--- Records for this task ---
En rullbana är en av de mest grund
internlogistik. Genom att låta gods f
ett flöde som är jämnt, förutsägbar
---
--- Records for this task ---
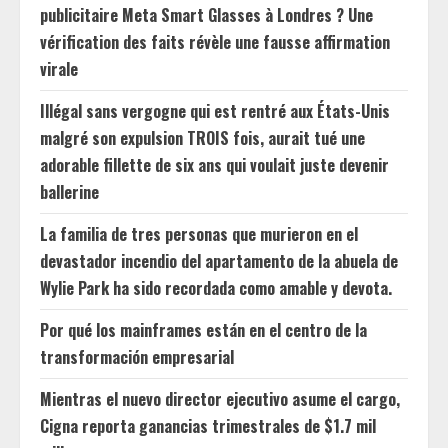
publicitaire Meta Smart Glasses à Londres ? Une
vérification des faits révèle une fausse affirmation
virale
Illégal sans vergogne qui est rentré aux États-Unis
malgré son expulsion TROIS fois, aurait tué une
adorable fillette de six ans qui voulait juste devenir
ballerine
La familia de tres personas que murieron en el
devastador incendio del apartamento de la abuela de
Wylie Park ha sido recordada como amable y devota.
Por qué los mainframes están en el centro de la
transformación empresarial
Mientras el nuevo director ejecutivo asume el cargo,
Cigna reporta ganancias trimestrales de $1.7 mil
---
--- Records for this task ---
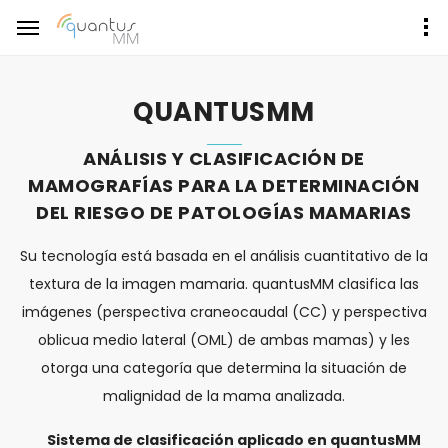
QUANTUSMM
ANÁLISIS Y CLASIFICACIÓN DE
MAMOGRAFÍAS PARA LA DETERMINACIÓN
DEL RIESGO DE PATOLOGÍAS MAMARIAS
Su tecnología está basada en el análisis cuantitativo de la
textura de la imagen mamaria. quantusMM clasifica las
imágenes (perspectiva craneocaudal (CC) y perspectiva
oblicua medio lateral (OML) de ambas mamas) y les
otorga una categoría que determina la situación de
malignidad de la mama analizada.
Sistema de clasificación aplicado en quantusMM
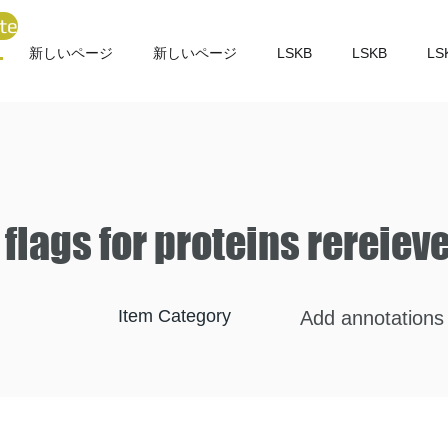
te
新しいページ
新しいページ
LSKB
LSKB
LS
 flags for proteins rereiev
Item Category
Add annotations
---
Prompt: Your task for the entries above: copy exactly the span starting with the line with "En rullbana är en av de mest grund" and going on through the line with "ett flöde som är jämnt, förutsägbar", both lines included, and nothing else.

Response area:
En rullbana är en av de mest grund
internlogistik. Genom att låta gods f
ett flöde som är jämnt, förutsägbar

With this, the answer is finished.